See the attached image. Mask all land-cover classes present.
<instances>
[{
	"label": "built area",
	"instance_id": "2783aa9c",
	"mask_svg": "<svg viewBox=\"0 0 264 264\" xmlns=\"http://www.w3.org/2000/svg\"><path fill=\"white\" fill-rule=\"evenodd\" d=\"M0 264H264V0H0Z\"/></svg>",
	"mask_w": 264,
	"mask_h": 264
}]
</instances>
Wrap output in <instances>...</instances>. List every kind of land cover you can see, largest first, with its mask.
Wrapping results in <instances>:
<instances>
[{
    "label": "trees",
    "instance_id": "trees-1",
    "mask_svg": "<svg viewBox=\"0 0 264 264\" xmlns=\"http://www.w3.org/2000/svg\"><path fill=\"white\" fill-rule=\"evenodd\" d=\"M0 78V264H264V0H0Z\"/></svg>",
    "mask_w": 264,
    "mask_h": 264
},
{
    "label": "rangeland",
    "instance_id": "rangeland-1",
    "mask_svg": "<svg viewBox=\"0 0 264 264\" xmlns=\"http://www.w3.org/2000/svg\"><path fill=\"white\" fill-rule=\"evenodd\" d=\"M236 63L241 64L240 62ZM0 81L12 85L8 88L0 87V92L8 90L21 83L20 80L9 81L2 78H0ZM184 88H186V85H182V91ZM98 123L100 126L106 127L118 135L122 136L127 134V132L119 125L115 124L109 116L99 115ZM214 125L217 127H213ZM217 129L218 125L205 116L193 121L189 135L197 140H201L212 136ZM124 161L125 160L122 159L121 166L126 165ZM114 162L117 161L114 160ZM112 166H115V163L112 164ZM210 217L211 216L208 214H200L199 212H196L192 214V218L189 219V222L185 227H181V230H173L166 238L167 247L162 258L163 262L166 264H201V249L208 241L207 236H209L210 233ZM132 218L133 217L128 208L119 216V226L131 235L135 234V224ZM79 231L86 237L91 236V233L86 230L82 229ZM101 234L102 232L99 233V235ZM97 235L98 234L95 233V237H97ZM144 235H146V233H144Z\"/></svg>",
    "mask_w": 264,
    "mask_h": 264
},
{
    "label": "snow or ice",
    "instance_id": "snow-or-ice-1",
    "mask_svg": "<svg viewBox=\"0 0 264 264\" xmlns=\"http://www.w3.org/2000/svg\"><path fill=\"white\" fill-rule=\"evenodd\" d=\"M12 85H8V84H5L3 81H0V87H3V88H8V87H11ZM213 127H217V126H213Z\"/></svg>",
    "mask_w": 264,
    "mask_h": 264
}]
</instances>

_Challenge_
Pull out each line of the material above that contains the string "xmlns".

_The solution_
	"mask_svg": "<svg viewBox=\"0 0 264 264\" xmlns=\"http://www.w3.org/2000/svg\"><path fill=\"white\" fill-rule=\"evenodd\" d=\"M0 264H264V0H0Z\"/></svg>",
    "mask_svg": "<svg viewBox=\"0 0 264 264\" xmlns=\"http://www.w3.org/2000/svg\"><path fill=\"white\" fill-rule=\"evenodd\" d=\"M0 78V264H264V0H0Z\"/></svg>",
    "mask_svg": "<svg viewBox=\"0 0 264 264\" xmlns=\"http://www.w3.org/2000/svg\"><path fill=\"white\" fill-rule=\"evenodd\" d=\"M236 63L241 64L240 62ZM0 81L12 85L8 88L0 87V92L8 90L21 83L20 80L9 81L2 78H0ZM184 88H186V85H182V91ZM98 123L100 126L106 127L118 135L122 136L127 134V132L119 125L115 124L109 116L99 115ZM214 125L217 127H213ZM217 129L218 125L205 116L193 121L189 135L197 140H201L212 136ZM124 161L125 160L122 159L121 166L126 165ZM114 162L117 161L114 160ZM112 166H115V163L112 164ZM210 217L211 216L208 214H200L199 212H196L192 214V218L189 219V222L185 227H181V230H173L166 238L167 247L162 258L163 262L166 264H201V249L208 241L207 236H209L210 233ZM132 218L133 217L128 208L119 216V226L131 235L135 234V224ZM79 231L86 237L91 236V233L86 230L82 229ZM101 234L102 232L99 233V235ZM97 235L98 234L95 233V237H97ZM144 235H146V233H144Z\"/></svg>",
    "mask_svg": "<svg viewBox=\"0 0 264 264\" xmlns=\"http://www.w3.org/2000/svg\"><path fill=\"white\" fill-rule=\"evenodd\" d=\"M12 85H8V84H5L3 81H0V87H3V88H8V87H11ZM213 127H217V126H213Z\"/></svg>",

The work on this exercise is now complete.